*EXERCISE AIM:*
Starting at the line below holding "primarily through the" and stopping at the line holding "As a result", print every line exactly, both ends included, and leave the rest out.

ENTRIES SUPPLIED Start Marker

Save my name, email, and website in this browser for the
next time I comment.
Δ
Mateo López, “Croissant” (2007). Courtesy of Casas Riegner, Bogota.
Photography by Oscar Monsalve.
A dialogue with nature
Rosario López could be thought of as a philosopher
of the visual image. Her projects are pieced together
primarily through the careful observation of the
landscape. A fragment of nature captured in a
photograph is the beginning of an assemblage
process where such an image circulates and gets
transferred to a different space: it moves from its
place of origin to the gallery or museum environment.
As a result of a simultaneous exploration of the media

ENTRIES SUPPLIED End Marker
ENTRIES SUPPLIED Start Marker

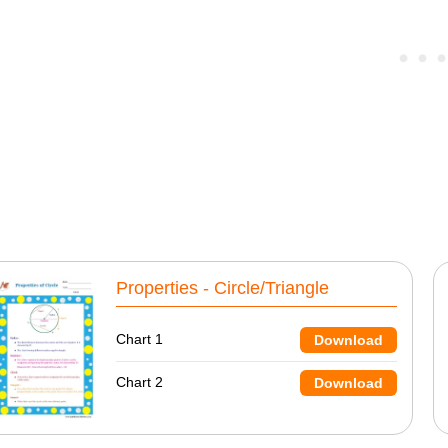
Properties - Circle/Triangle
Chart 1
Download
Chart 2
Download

ENTRIES SUPPLIED End Marker
ENTRIES SUPPLIED Start Marker

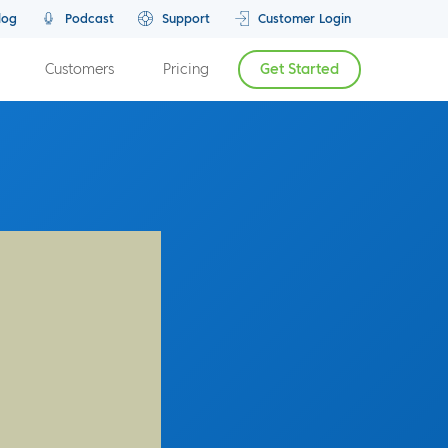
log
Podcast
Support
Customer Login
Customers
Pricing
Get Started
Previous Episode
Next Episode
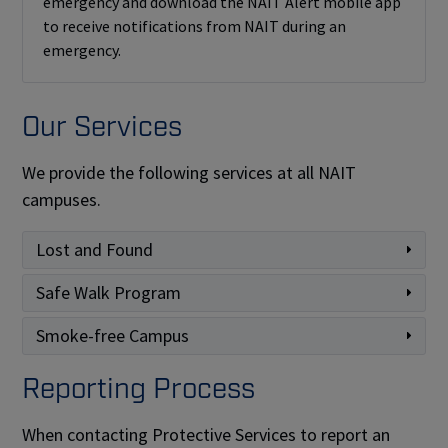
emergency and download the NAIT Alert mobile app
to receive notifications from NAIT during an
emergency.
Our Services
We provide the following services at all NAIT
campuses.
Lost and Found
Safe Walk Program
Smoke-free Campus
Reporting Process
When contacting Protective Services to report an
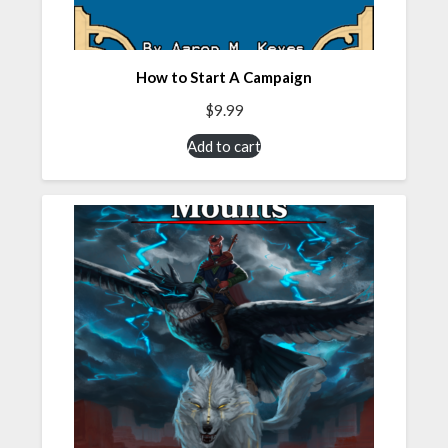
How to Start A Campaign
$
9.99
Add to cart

ENTRIES SUPPLIED End Marker

*RESPONSE AREA:*
primarily through the careful observation of the
landscape. A fragment of nature captured in a
photograph is the beginning of an assemblage
process where such an image circulates and gets
transferred to a different space: it moves from its
place of origin to the gallery or museum environment.
As a result of a simultaneous exploration of the media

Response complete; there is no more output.